▶ _DESCRIPTION OF THE TASK_
Write each line again exactly as it is, from the opening line of the records below through the one containing "staining in colorectal", and add nothing.

Items from a data source
┄┄┄┄┄┄┄┄┄┄┄┄┄┄┄┄┄┄┄┄

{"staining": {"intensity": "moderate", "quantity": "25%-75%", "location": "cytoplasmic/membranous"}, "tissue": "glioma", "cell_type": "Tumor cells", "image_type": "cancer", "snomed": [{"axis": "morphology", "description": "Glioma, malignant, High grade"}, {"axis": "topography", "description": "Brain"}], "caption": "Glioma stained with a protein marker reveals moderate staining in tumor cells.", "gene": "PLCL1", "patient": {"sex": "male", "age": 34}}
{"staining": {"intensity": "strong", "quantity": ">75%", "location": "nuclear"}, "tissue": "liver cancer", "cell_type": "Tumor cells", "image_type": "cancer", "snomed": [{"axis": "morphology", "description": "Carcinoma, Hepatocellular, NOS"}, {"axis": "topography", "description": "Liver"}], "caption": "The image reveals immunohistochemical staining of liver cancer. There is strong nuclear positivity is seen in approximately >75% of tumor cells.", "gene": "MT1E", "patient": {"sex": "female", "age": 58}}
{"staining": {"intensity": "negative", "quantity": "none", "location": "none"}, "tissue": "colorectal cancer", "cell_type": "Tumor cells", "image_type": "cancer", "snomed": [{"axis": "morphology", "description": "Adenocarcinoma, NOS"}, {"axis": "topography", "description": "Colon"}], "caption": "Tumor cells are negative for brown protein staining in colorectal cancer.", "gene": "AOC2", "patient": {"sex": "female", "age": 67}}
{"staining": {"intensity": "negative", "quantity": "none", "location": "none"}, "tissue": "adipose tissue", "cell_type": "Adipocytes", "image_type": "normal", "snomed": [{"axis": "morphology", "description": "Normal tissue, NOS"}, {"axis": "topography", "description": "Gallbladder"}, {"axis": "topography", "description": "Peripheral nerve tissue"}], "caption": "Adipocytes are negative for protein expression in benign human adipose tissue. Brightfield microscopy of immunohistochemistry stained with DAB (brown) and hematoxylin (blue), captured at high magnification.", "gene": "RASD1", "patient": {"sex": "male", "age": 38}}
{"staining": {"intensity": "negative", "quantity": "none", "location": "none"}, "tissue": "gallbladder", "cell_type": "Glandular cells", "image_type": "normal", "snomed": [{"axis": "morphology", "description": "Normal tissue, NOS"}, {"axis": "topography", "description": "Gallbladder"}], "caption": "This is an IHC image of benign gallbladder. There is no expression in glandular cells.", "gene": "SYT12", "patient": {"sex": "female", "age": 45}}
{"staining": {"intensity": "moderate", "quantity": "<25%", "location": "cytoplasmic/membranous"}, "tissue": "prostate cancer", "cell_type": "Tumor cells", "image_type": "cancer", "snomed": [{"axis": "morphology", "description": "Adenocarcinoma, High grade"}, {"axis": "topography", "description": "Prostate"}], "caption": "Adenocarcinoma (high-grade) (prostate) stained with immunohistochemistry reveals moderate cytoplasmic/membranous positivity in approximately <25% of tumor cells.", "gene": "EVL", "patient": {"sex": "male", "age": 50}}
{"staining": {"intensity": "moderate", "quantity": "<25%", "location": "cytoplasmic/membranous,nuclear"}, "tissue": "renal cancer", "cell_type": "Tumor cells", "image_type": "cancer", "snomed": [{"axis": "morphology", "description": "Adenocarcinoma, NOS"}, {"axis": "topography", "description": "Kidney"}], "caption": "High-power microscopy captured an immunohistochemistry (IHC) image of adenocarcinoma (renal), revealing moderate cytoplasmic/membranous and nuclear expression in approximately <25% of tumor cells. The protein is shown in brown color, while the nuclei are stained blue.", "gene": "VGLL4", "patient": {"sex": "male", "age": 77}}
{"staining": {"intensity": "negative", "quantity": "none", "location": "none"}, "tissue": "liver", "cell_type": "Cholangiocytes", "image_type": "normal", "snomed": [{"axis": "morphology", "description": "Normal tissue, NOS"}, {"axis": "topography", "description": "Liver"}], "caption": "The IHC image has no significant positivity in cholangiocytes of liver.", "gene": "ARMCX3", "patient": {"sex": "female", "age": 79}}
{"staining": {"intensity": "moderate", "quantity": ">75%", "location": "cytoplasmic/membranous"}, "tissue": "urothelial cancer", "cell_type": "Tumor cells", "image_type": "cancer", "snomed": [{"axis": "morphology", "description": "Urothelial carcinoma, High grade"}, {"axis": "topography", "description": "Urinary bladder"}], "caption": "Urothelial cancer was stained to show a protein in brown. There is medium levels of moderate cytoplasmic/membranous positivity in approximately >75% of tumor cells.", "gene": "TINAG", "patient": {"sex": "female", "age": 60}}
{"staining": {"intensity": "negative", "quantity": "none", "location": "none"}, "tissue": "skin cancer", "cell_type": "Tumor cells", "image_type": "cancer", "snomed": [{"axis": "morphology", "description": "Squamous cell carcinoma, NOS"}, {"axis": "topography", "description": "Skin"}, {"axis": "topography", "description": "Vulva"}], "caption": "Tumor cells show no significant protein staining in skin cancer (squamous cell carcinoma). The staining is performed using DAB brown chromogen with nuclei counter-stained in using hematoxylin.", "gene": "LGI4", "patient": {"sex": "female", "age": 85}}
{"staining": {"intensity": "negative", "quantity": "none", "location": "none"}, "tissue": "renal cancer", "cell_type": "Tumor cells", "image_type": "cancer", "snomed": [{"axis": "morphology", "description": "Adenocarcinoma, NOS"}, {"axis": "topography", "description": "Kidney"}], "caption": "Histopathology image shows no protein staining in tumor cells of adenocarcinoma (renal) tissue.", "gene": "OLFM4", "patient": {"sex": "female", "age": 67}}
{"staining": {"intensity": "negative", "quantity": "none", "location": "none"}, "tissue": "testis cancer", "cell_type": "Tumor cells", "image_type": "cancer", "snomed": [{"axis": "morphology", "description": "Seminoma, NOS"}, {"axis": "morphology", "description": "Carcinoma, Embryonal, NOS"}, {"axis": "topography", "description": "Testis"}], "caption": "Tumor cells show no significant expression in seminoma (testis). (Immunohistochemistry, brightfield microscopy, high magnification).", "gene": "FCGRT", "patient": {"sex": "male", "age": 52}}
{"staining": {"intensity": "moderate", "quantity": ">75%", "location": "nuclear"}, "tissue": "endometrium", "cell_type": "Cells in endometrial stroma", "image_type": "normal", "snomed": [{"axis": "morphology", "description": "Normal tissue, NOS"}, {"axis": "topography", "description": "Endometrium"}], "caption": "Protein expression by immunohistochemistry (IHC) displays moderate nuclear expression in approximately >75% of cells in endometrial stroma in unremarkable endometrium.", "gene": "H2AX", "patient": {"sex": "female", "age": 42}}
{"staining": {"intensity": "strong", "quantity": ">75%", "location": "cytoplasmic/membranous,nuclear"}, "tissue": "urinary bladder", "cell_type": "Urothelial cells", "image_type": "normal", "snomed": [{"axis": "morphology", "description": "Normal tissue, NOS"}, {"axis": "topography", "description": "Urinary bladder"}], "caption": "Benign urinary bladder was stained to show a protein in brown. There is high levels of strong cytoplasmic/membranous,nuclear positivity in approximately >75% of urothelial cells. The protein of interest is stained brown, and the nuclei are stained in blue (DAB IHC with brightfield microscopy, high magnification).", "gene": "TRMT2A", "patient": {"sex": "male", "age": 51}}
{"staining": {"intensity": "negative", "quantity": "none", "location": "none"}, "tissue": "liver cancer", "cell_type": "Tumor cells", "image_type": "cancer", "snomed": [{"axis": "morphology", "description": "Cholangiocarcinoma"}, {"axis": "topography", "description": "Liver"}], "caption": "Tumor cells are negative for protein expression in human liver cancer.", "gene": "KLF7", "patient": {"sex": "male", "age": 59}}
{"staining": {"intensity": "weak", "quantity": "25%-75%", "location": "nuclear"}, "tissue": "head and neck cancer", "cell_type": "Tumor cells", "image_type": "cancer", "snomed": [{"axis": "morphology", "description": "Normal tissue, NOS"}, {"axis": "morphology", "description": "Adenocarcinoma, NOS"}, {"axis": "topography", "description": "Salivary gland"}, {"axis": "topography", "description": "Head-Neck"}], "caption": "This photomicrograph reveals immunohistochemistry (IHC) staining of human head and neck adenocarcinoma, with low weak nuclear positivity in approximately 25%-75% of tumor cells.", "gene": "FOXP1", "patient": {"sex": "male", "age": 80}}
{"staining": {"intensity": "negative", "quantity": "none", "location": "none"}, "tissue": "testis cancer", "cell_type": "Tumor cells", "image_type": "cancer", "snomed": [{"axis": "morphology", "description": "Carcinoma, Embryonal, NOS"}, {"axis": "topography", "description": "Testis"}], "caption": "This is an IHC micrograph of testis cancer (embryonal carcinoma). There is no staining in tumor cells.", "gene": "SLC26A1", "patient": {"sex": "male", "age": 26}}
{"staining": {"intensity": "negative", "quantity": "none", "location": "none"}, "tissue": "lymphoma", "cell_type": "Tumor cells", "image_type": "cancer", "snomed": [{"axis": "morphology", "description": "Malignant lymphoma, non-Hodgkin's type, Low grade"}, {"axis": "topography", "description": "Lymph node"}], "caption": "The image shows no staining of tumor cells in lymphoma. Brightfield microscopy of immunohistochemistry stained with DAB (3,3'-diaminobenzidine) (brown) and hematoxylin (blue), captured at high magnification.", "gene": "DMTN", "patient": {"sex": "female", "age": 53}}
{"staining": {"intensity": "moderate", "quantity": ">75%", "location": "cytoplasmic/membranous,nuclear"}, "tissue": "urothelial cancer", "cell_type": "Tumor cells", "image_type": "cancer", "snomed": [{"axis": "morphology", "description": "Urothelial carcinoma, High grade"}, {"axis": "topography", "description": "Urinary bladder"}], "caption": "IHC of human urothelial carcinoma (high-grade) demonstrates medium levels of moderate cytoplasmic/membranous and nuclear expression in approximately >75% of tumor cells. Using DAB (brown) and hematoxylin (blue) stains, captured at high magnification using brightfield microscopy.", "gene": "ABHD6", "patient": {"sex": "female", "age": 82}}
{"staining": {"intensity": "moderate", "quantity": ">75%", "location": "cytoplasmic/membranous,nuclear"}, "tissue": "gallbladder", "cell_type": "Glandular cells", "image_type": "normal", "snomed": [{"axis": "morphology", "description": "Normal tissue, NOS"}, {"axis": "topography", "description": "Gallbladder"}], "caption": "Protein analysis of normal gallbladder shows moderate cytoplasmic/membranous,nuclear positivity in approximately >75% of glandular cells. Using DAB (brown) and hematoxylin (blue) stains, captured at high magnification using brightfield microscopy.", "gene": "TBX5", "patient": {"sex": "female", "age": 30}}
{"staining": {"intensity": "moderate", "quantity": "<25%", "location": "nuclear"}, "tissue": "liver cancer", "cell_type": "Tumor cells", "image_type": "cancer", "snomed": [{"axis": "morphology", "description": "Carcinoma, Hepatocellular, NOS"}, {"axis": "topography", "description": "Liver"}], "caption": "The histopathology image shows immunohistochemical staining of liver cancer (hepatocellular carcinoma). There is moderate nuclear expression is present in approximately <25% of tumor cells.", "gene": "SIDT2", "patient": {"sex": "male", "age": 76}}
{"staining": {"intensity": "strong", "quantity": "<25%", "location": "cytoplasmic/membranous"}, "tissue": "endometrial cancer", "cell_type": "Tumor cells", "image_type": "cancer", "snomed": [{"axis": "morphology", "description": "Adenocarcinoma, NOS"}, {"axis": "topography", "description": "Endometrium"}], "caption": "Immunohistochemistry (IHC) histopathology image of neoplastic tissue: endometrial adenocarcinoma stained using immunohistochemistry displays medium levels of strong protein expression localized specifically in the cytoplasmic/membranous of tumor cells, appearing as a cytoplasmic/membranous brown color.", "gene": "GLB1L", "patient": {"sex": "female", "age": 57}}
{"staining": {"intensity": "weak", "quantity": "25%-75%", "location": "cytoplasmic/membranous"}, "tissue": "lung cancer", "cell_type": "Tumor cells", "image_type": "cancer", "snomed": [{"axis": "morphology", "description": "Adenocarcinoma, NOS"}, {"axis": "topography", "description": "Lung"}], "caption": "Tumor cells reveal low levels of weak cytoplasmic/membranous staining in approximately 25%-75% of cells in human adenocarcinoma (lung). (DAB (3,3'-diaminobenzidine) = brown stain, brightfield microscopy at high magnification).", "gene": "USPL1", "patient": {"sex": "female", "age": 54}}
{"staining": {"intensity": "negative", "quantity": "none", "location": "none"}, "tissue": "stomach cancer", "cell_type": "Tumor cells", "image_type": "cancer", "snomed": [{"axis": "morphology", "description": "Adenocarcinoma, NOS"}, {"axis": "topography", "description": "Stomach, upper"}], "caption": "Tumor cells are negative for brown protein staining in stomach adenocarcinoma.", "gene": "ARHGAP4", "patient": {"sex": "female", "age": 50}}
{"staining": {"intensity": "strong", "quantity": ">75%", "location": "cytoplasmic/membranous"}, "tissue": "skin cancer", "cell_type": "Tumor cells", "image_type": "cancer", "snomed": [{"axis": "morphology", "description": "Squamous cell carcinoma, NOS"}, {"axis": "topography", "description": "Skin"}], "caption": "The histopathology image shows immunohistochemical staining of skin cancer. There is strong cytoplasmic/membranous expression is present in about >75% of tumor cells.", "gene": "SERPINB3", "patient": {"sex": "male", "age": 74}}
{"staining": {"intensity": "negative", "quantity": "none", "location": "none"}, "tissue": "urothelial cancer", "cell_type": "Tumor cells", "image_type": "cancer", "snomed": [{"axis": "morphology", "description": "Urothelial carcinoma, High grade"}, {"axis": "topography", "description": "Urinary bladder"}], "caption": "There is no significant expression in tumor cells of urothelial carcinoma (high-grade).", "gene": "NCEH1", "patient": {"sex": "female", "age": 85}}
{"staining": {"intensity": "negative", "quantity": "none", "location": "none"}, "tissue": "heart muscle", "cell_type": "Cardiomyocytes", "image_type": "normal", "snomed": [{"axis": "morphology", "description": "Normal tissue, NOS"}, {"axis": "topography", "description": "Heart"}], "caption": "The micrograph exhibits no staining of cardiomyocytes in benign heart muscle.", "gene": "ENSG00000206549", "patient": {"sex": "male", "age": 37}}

┄┄┄┄┄┄┄┄┄┄┄┄┄┄┄┄┄┄┄┄

▶ _WRITTEN REPLY_
{"staining": {"intensity": "moderate", "quantity": "25%-75%", "location": "cytoplasmic/membranous"}, "tissue": "glioma", "cell_type": "Tumor cells", "image_type": "cancer", "snomed": [{"axis": "morphology", "description": "Glioma, malignant, High grade"}, {"axis": "topography", "description": "Brain"}], "caption": "Glioma stained with a protein marker reveals moderate staining in tumor cells.", "gene": "PLCL1", "patient": {"sex": "male", "age": 34}}
{"staining": {"intensity": "strong", "quantity": ">75%", "location": "nuclear"}, "tissue": "liver cancer", "cell_type": "Tumor cells", "image_type": "cancer", "snomed": [{"axis": "morphology", "description": "Carcinoma, Hepatocellular, NOS"}, {"axis": "topography", "description": "Liver"}], "caption": "The image reveals immunohistochemical staining of liver cancer. There is strong nuclear positivity is seen in approximately >75% of tumor cells.", "gene": "MT1E", "patient": {"sex": "female", "age": 58}}
{"staining": {"intensity": "negative", "quantity": "none", "location": "none"}, "tissue": "colorectal cancer", "cell_type": "Tumor cells", "image_type": "cancer", "snomed": [{"axis": "morphology", "description": "Adenocarcinoma, NOS"}, {"axis": "topography", "description": "Colon"}], "caption": "Tumor cells are negative for brown protein staining in colorectal cancer.", "gene": "AOC2", "patient": {"sex": "female", "age": 67}}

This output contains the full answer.